(Structured pose outputs)
_ _ _

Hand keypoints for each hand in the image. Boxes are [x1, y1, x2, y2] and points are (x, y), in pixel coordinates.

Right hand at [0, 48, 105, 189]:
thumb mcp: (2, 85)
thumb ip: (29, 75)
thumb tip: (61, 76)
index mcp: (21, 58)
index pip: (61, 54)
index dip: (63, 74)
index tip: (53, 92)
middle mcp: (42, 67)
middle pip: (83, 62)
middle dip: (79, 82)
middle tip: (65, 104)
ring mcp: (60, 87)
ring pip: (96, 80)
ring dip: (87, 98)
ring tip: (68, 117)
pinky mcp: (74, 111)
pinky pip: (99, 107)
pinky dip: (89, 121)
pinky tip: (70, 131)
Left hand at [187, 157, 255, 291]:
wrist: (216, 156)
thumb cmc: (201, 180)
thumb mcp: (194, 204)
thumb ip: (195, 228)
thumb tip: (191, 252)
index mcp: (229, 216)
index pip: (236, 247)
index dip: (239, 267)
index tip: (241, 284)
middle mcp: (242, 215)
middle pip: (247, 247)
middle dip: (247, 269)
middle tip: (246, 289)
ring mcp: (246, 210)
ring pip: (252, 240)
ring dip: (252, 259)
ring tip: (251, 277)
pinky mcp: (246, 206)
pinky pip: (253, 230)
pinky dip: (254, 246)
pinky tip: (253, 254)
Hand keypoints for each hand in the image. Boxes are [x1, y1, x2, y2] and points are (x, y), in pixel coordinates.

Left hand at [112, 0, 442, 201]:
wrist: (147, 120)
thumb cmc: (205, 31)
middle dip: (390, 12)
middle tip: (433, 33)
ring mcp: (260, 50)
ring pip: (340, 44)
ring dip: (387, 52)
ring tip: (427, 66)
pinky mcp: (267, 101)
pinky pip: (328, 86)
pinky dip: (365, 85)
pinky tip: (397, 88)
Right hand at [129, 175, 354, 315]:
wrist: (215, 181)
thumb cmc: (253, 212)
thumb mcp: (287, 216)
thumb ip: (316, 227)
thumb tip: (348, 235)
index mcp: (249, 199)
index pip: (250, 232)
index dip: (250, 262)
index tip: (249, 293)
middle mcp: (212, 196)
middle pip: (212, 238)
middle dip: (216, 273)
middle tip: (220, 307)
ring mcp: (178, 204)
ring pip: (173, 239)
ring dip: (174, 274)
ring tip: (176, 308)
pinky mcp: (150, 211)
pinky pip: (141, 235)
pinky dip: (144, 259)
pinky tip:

_ _ _

▶ _INSTRUCTIONS FOR THE TASK_:
Only the lines from the one containing "thumb cmc: (205, 31)" through the end of the entries above should be written out, exactly and in full.

▶ _WRITTEN REPLY_:
thumb cmc: (205, 31)
middle dip: (390, 12)
middle tip: (433, 33)
ring mcp: (260, 50)
ring pip: (340, 44)
ring dip: (387, 52)
ring tip: (427, 66)
pinky mcp: (267, 101)
pinky pip: (328, 86)
pinky dip: (365, 85)
pinky tip: (397, 88)
Right hand at [129, 175, 354, 315]:
wrist: (215, 181)
thumb cmc: (253, 212)
thumb mcp: (287, 216)
thumb ip: (316, 227)
thumb tip: (348, 235)
index mcp: (249, 199)
index pip: (250, 232)
index dip: (250, 262)
index tip: (249, 293)
middle mcp: (212, 196)
middle pip: (212, 238)
middle dip: (216, 273)
middle tip: (220, 307)
ring mcp: (178, 204)
ring pip: (173, 239)
ring dip: (174, 274)
ring tip: (176, 308)
pinky mcp: (150, 211)
pinky pip: (141, 235)
pinky dip: (144, 259)
pinky tip:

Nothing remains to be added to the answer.